FB – Eu pensei a trama ao redor de Jean, sem dúvida. O filme conta a estória desse adolescente diante da encruzilhada do vestibular, que vai tornando-se mais presente e atento à medida que a família vai a falência. Como a família esconde a crise do filho a fim de protegê-lo, o filme precisava ter acesso aos outros personagens da casa para entender o que está sendo escondido de Jean. Ou seja, para ter ironia dramática, o filme precisava saber mais do que Jean. Assim, o ponto de vista na casa é da casa: podemos estar com qualquer personagem, mesmo que sem o Jean. Mas só saímos de casa com o Jean. Assim, o filme é uma espécie de comédia de costumes no interior da casa e um romance de formação no trajeto entre casa e colégio, pois é no ônibus que Jean conhece Luiza.

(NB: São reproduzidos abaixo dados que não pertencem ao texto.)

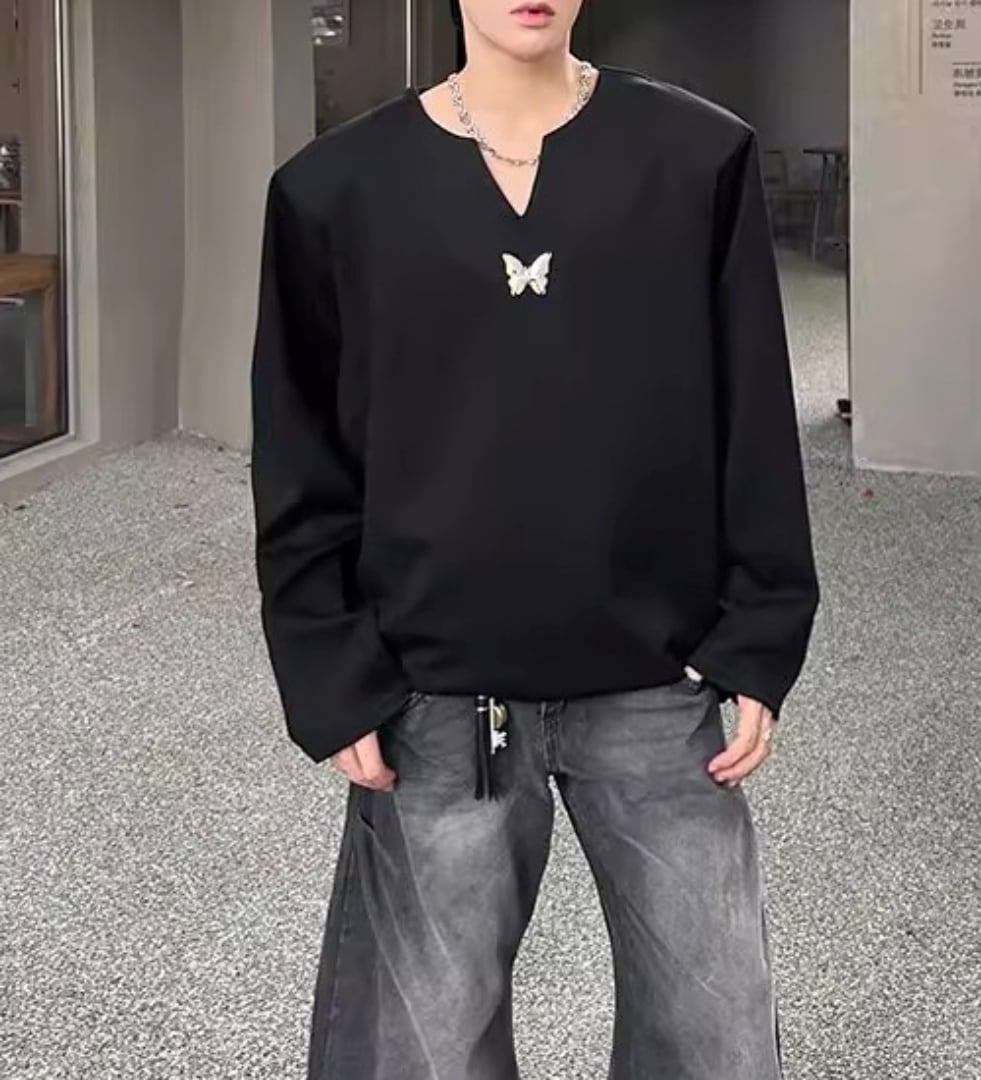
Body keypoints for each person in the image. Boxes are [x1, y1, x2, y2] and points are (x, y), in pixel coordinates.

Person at [250, 0, 819, 1076]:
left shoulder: (697, 159)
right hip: (433, 693)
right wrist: (329, 664)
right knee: (427, 1050)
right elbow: (300, 449)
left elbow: (751, 409)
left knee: (716, 1042)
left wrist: (762, 628)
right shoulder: (334, 192)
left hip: (655, 678)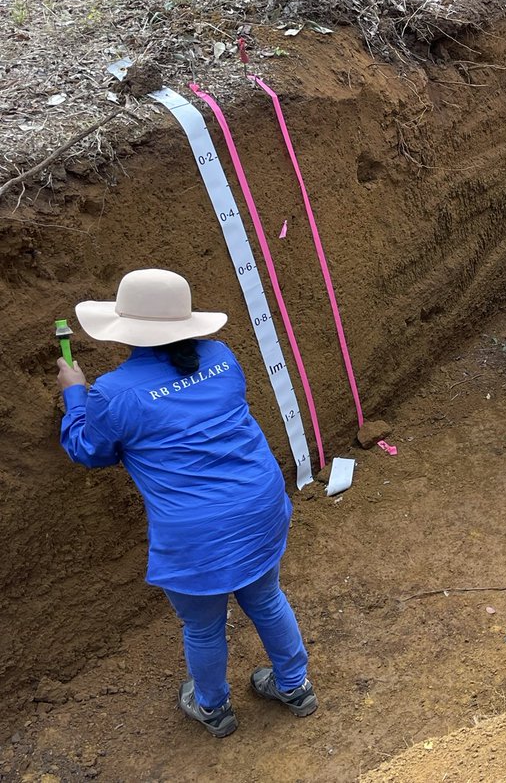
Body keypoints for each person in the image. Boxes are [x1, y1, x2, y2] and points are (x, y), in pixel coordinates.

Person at [56, 268, 317, 738]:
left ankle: (213, 708)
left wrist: (75, 393)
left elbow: (88, 451)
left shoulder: (114, 392)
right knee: (265, 597)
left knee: (202, 626)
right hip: (259, 503)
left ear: (125, 328)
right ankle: (295, 687)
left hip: (196, 531)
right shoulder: (221, 356)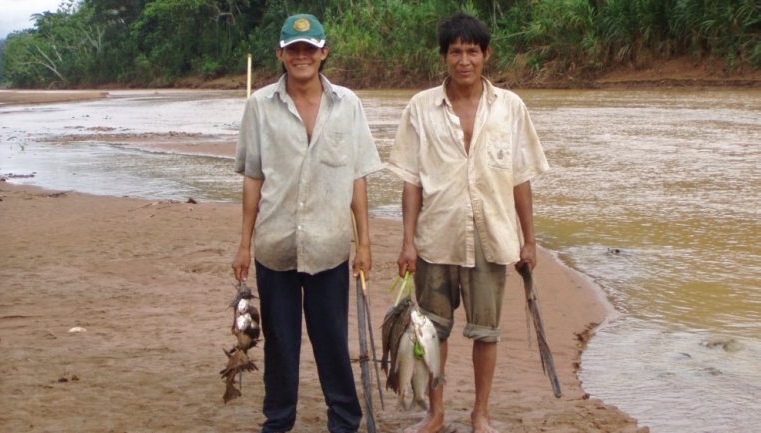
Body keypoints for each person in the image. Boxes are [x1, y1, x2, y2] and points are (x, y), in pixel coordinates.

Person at [388, 13, 550, 433]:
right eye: (456, 52)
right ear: (444, 57)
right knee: (431, 331)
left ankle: (481, 413)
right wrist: (407, 242)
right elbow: (410, 183)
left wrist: (529, 241)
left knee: (486, 331)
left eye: (472, 52)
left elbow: (520, 178)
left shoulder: (510, 107)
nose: (464, 60)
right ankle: (435, 413)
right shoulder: (420, 107)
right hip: (435, 237)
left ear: (486, 55)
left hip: (491, 236)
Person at [232, 13, 382, 433]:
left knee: (332, 342)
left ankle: (345, 421)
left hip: (330, 247)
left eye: (310, 49)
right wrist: (243, 244)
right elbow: (253, 180)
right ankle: (278, 422)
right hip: (275, 247)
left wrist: (365, 243)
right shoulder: (259, 106)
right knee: (281, 345)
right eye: (294, 50)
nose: (302, 57)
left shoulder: (348, 104)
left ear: (323, 53)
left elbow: (357, 177)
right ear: (280, 54)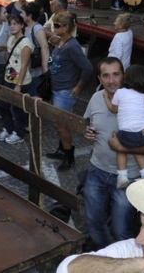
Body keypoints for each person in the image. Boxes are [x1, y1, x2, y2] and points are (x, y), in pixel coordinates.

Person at [82, 57, 144, 249]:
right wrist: (88, 132)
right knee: (93, 224)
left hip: (129, 178)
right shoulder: (95, 98)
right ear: (99, 78)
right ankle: (108, 256)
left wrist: (121, 148)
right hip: (97, 171)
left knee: (122, 230)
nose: (111, 80)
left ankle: (128, 262)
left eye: (116, 74)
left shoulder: (138, 100)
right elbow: (87, 123)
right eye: (106, 76)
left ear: (123, 76)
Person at [46, 12, 93, 170]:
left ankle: (68, 155)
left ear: (66, 28)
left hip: (65, 92)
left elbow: (87, 68)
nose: (54, 28)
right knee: (59, 123)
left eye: (57, 25)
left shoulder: (72, 46)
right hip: (58, 89)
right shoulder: (62, 42)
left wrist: (78, 86)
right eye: (54, 25)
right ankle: (62, 150)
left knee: (61, 125)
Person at [109, 65, 144, 188]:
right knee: (138, 150)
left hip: (127, 134)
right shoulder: (142, 95)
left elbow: (113, 109)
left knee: (121, 149)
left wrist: (108, 100)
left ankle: (122, 176)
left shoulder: (120, 92)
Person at [0, 14, 32, 145]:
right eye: (10, 23)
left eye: (15, 23)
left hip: (21, 81)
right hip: (8, 78)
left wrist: (19, 84)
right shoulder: (10, 39)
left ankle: (19, 133)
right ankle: (8, 127)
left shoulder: (26, 44)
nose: (12, 26)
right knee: (3, 105)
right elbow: (8, 57)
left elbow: (24, 65)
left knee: (18, 108)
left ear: (22, 25)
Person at [21, 2, 50, 97]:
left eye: (23, 13)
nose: (20, 15)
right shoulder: (25, 28)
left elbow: (44, 47)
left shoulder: (37, 28)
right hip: (26, 71)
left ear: (29, 16)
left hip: (35, 73)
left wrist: (45, 67)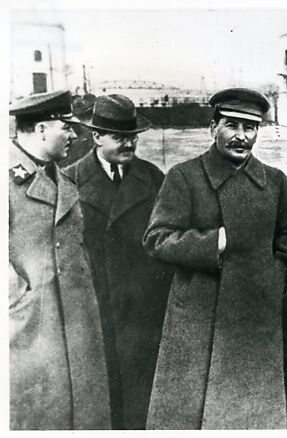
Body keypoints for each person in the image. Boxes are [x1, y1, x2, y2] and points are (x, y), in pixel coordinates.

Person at [143, 87, 287, 429]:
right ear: (213, 128)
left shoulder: (275, 182)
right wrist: (213, 243)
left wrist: (275, 278)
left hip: (254, 319)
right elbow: (156, 239)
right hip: (199, 319)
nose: (242, 137)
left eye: (251, 128)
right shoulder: (184, 176)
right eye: (232, 125)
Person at [64, 94, 173, 429]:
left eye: (133, 136)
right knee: (102, 392)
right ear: (96, 137)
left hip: (145, 305)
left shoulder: (154, 177)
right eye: (120, 137)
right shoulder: (69, 181)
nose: (129, 144)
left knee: (142, 395)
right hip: (97, 305)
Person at [8, 89, 111, 430]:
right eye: (66, 127)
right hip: (30, 325)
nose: (74, 134)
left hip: (76, 319)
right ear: (40, 130)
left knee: (82, 412)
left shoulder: (60, 177)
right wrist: (18, 298)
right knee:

CG – Costumo assistir às cabines de imprensa sabendo muito pouco sobre o filme. Não me aprofundo, não leio resenhas, nem releases das assessorias. Assim, tento ser mais isenta e mais fiel aos meus sentimentos e sensações durante a sessão, inclusive para escrever meu comentário depois. Tudo isso pra dizer que quando fui assistir a Casa Grande, não conhecia o enredo. Mas o título já me remeteu à Casa Grande & Senzala, ao preconceito, à diferença de classes, à sociedade estratificada, ao racismo, à valorização excessiva do poder econômico. Como surgiu esse nome? Alguma relação explícita à obra de Gilberto Freyre ou só uma citação?

FB – Esse título surgiu nos laboratórios de Sundance, onde trabalhei o roteiro em 2008. Antes o filme de chamava “Cotas”, e Sundance insistiu que eu mudasse. Intuitivamente sugeri “Casa Grande”, e eles gostaram. Meu desafio a partir daí foi encontrar uma imagem que estivesse à altura do título. E assim surgiu a abertura do filme, que é uma descrição minuciosa dessa casa que é de fato muito grande. No filme, o literal vem sempre antes do simbólico. Mas é inegável que existe uma relação com a obra de Freyre. Após mudar o título, fui percebendo que as cotas raciais deveriam ser mais um pano de fundo — mais uma ameaça à essa família rica — e a relação entre empregados e patrões deveria ficar em primeiro plano. E assim estruturei o filme em torno de três demissões.

CG – Gosto muito da escolha dos atores: Marcello Novaes e Suzana Pires estão ótimos no papel do casal falido, que está mais preocupado com o que os outros vão pensar, do que em começar a resolver os seus sérios problemas. Thales Cavalcanti é o grande alicerce do filme e faz o papel com muita força. Vi que é seu primeiro longa. Como ele foi descoberto e como foi a sua preparação para assumir esse trabalho?

Creio que Sônia (vivida por Suzana Pires, grande parceira minha) é uma personagem bem pragmática, disposta a encarar a realidade e resolver os problemas. Quando vem a crise, ela arregaça as mangas, engole o orgulho e começa a vender cosméticos para sustentar a família.

Quanto ao Jean, o descobri no Colégio de São Bento, onde se passa a ação, assim como todos os outros adolescentes do filme. Acreditava que a maneira mais justa de retratar esse ambiente tão específico do único colégio só para homens no Brasil, precisava trabalhar com meninos de lá. Busquei o grupo ideal ao invés do Jean ideal, e nesse grupo apareceu o Thales. Era uma turma muito carismática e curiosa, e vários deles eram músicos que inclusive compuseram as músicas que eles tocam no filme. O Thales emprestou uma característica dele muito importante para o personagem: uma ingenuidade e sinceridade à flor da pele, que torna sua jornada de amadurecimento e tomada de consciência mais dilatada e dramática.